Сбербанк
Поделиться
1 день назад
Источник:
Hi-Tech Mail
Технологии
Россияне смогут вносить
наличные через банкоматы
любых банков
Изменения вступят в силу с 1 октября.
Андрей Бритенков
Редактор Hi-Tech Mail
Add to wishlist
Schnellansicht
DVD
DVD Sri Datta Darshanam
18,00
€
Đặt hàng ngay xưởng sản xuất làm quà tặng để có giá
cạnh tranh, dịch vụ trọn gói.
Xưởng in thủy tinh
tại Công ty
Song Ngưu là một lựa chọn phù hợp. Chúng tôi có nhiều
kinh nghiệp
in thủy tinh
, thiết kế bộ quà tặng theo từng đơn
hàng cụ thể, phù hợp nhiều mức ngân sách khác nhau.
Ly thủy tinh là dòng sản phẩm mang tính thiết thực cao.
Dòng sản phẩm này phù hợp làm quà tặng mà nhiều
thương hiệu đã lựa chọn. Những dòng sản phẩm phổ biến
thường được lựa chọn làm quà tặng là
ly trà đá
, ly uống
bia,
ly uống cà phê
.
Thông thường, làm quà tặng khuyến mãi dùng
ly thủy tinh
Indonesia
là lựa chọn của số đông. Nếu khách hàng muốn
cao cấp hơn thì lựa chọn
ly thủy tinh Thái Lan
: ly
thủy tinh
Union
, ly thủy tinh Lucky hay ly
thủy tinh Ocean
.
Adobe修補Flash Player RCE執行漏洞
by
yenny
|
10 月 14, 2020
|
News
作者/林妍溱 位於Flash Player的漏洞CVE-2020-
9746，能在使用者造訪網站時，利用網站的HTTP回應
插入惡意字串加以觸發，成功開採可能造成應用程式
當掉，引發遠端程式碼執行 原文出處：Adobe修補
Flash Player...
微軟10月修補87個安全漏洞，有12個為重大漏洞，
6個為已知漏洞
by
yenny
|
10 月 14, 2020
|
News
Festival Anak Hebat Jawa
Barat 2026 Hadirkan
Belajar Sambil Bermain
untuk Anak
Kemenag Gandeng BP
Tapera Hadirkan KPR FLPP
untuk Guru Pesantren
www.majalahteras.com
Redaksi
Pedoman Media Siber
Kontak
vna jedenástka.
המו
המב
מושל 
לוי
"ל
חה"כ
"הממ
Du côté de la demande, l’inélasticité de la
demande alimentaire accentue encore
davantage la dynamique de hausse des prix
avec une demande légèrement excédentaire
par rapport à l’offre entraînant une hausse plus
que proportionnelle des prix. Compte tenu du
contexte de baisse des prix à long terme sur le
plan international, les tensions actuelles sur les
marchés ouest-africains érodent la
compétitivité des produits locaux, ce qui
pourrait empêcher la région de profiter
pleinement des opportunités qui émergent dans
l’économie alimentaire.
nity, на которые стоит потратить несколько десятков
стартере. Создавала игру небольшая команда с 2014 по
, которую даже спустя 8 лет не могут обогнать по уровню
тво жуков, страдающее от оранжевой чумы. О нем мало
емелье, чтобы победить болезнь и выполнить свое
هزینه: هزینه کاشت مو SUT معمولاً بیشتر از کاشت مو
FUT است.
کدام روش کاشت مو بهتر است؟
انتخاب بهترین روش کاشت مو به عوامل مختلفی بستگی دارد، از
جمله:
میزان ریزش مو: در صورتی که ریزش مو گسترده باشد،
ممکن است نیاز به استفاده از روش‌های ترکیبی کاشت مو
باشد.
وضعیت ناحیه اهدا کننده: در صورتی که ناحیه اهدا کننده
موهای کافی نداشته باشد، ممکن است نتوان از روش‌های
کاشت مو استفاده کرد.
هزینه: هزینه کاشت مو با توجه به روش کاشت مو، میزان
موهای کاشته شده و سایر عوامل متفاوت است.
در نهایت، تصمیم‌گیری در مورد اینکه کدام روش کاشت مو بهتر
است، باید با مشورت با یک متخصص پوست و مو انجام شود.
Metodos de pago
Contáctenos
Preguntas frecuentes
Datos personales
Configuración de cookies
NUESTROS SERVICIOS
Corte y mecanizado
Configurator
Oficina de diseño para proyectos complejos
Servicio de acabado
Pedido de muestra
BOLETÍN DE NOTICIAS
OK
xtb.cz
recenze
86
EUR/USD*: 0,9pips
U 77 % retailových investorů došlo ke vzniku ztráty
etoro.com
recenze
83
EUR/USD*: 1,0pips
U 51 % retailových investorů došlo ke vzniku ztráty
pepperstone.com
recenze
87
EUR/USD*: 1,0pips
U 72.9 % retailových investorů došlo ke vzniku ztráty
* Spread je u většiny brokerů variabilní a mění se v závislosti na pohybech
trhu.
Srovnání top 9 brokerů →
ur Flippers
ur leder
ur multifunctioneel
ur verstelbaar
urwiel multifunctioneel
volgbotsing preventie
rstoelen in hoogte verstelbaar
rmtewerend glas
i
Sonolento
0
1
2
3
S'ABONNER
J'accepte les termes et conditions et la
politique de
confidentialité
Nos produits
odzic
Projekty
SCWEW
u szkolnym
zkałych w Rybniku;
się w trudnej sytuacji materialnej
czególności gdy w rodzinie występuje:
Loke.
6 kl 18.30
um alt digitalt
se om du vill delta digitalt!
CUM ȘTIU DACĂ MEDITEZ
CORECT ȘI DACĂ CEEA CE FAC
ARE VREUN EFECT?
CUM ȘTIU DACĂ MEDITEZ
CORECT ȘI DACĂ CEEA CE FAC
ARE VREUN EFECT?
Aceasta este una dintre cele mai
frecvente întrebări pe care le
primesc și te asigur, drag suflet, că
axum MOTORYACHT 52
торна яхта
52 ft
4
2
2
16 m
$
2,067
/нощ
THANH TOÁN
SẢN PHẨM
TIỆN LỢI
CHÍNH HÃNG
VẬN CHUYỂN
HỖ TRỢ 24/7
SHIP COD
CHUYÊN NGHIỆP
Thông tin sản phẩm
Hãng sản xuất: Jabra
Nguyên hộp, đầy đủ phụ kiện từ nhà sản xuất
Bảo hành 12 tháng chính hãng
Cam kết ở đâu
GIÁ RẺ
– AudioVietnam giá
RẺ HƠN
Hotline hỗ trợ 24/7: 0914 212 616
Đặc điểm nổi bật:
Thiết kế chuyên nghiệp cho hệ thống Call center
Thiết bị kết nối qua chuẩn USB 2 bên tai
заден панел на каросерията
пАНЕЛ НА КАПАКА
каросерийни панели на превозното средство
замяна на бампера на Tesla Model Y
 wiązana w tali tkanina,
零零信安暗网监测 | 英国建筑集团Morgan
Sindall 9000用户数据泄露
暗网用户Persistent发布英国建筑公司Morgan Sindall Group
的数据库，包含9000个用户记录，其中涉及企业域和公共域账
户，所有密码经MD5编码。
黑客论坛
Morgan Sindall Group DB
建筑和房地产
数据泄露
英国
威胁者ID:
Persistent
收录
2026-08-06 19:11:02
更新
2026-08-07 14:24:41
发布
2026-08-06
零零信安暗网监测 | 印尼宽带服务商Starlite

────────────────────────────────────────

Work instructions: Lay out every line of text in the items above as a single numbered list, leaving out any blank lines.

Written response:
1. Сбербанк
2. Поделиться
3. 1 день назад
4. Источник:
5. Hi-Tech Mail
6. Технологии
7. Россияне смогут вносить
8. наличные через банкоматы
9. любых банков
10. Изменения вступят в силу с 1 октября.
11. Андрей Бритенков
12. Редактор Hi-Tech Mail
13. Add to wishlist
14. Schnellansicht
15. DVD
16. DVD Sri Datta Darshanam
17. 18,00
18. €
19. Đặt hàng ngay xưởng sản xuất làm quà tặng để có giá
20. cạnh tranh, dịch vụ trọn gói.
21. Xưởng in thủy tinh
22. tại Công ty
23. Song Ngưu là một lựa chọn phù hợp. Chúng tôi có nhiều
24. kinh nghiệp
25. in thủy tinh
26. , thiết kế bộ quà tặng theo từng đơn
27. hàng cụ thể, phù hợp nhiều mức ngân sách khác nhau.
28. Ly thủy tinh là dòng sản phẩm mang tính thiết thực cao.
29. Dòng sản phẩm này phù hợp làm quà tặng mà nhiều
30. thương hiệu đã lựa chọn. Những dòng sản phẩm phổ biến
31. thường được lựa chọn làm quà tặng là
32. ly trà đá
33. , ly uống
34. bia,
35. ly uống cà phê
36. .
37. Thông thường, làm quà tặng khuyến mãi dùng
38. ly thủy tinh
39. Indonesia
40. là lựa chọn của số đông. Nếu khách hàng muốn
41. cao cấp hơn thì lựa chọn
42. ly thủy tinh Thái Lan
43. : ly
44. thủy tinh
45. Union
46. , ly thủy tinh Lucky hay ly
47. thủy tinh Ocean
48. .
49. Adobe修補Flash Player RCE執行漏洞
50. by
51. yenny
52. |
53. 10 月 14, 2020
54. |
55. News
56. 作者/林妍溱 位於Flash Player的漏洞CVE-2020-
57. 9746，能在使用者造訪網站時，利用網站的HTTP回應
58. 插入惡意字串加以觸發，成功開採可能造成應用程式
59. 當掉，引發遠端程式碼執行 原文出處：Adobe修補
60. Flash Player...
61. 微軟10月修補87個安全漏洞，有12個為重大漏洞，
62. 6個為已知漏洞
63. by
64. yenny
65. |
66. 10 月 14, 2020
67. |
68. News
69. Festival Anak Hebat Jawa
70. Barat 2026 Hadirkan
71. Belajar Sambil Bermain
72. untuk Anak
73. Kemenag Gandeng BP
74. Tapera Hadirkan KPR FLPP
75. untuk Guru Pesantren
76. www.majalahteras.com
77. Redaksi
78. Pedoman Media Siber
79. Kontak
80. vna jedenástka.
81. המו
82. המב
83. מושל 
84. לוי
85. "ל
86. חה"כ
87. "הממ
88. Du côté de la demande, l’inélasticité de la
89. demande alimentaire accentue encore
90. davantage la dynamique de hausse des prix
91. avec une demande légèrement excédentaire
92. par rapport à l’offre entraînant une hausse plus
93. que proportionnelle des prix. Compte tenu du
94. contexte de baisse des prix à long terme sur le
95. plan international, les tensions actuelles sur les
96. marchés ouest-africains érodent la
97. compétitivité des produits locaux, ce qui
98. pourrait empêcher la région de profiter
99. pleinement des opportunités qui émergent dans
100. l’économie alimentaire.
101. nity, на которые стоит потратить несколько десятков
102. стартере. Создавала игру небольшая команда с 2014 по
103. , которую даже спустя 8 лет не могут обогнать по уровню
104. тво жуков, страдающее от оранжевой чумы. О нем мало
105. емелье, чтобы победить болезнь и выполнить свое
106. هزینه: هزینه کاشت مو SUT معمولاً بیشتر از کاشت مو
107. FUT است.
108. کدام روش کاشت مو بهتر است؟
109. انتخاب بهترین روش کاشت مو به عوامل مختلفی بستگی دارد، از
110. جمله:
111. میزان ریزش مو: در صورتی که ریزش مو گسترده باشد،
112. ممکن است نیاز به استفاده از روش‌های ترکیبی کاشت مو
113. باشد.
114. وضعیت ناحیه اهدا کننده: در صورتی که ناحیه اهدا کننده
115. موهای کافی نداشته باشد، ممکن است نتوان از روش‌های
116. کاشت مو استفاده کرد.
117. هزینه: هزینه کاشت مو با توجه به روش کاشت مو، میزان
118. موهای کاشته شده و سایر عوامل متفاوت است.
119. در نهایت، تصمیم‌گیری در مورد اینکه کدام روش کاشت مو بهتر
120. است، باید با مشورت با یک متخصص پوست و مو انجام شود.
121. Metodos de pago
122. Contáctenos
123. Preguntas frecuentes
124. Datos personales
125. Configuración de cookies
126. NUESTROS SERVICIOS
127. Corte y mecanizado
128. Configurator
129. Oficina de diseño para proyectos complejos
130. Servicio de acabado
131. Pedido de muestra
132. BOLETÍN DE NOTICIAS
133. OK
134. xtb.cz
135. recenze
136. 86
137. EUR/USD*: 0,9pips
138. U 77 % retailových investorů došlo ke vzniku ztráty
139. etoro.com
140. recenze
141. 83
142. EUR/USD*: 1,0pips
143. U 51 % retailových investorů došlo ke vzniku ztráty
144. pepperstone.com
145. recenze
146. 87
147. EUR/USD*: 1,0pips
148. U 72.9 % retailových investorů došlo ke vzniku ztráty
149. * Spread je u většiny brokerů variabilní a mění se v závislosti na pohybech
150. trhu.
151. Srovnání top 9 brokerů →
152. ur Flippers
153. ur leder
154. ur multifunctioneel
155. ur verstelbaar
156. urwiel multifunctioneel
157. volgbotsing preventie
158. rstoelen in hoogte verstelbaar
159. rmtewerend glas
160. i
161. Sonolento
162. 0
163. 1
164. 2
165. 3
166. S'ABONNER
167. J'accepte les termes et conditions et la
168. politique de
169. confidentialité
170. Nos produits
171. odzic
172. Projekty
173. SCWEW
174. u szkolnym
175. zkałych w Rybniku;
176. się w trudnej sytuacji materialnej
177. czególności gdy w rodzinie występuje:
178. Loke.
179. 6 kl 18.30
180. um alt digitalt
181. se om du vill delta digitalt!
182. CUM ȘTIU DACĂ MEDITEZ
183. CORECT ȘI DACĂ CEEA CE FAC
184. ARE VREUN EFECT?
185. CUM ȘTIU DACĂ MEDITEZ
186. CORECT ȘI DACĂ CEEA CE FAC
187. ARE VREUN EFECT?
188. Aceasta este una dintre cele mai
189. frecvente întrebări pe care le
190. primesc și te asigur, drag suflet, că
191. axum MOTORYACHT 52
192. торна яхта
193. 52 ft
194. 4
195. 2
196. 2
197. 16 m
198. $
199. 2,067
200. /нощ
201. THANH TOÁN
202. SẢN PHẨM
203. TIỆN LỢI
204. CHÍNH HÃNG
205. VẬN CHUYỂN
206. HỖ TRỢ 24/7
207. SHIP COD
208. CHUYÊN NGHIỆP
209. Thông tin sản phẩm
210. Hãng sản xuất: Jabra
211. Nguyên hộp, đầy đủ phụ kiện từ nhà sản xuất
212. Bảo hành 12 tháng chính hãng
213. Cam kết ở đâu
214. GIÁ RẺ
215. – AudioVietnam giá
216. RẺ HƠN
217. Hotline hỗ trợ 24/7: 0914 212 616
218. Đặc điểm nổi bật:
219. Thiết kế chuyên nghiệp cho hệ thống Call center
220. Thiết bị kết nối qua chuẩn USB 2 bên tai
221. заден панел на каросерията
222. пАНЕЛ НА КАПАКА
223. каросерийни панели на превозното средство
224. замяна на бампера на Tesla Model Y
225.  wiązana w tali tkanina,
226. 零零信安暗网监测 | 英国建筑集团Morgan
227. Sindall 9000用户数据泄露
228. 暗网用户Persistent发布英国建筑公司Morgan Sindall Group
229. 的数据库，包含9000个用户记录，其中涉及企业域和公共域账
230. 户，所有密码经MD5编码。
231. 黑客论坛
232. Morgan Sindall Group DB
233. 建筑和房地产
234. 数据泄露
235. 英国
236. 威胁者ID:
237. Persistent
238. 收录
239. 2026-08-06 19:11:02
240. 更新
241. 2026-08-07 14:24:41
242. 发布
243. 2026-08-06
244. 零零信安暗网监测 | 印尼宽带服务商Starlite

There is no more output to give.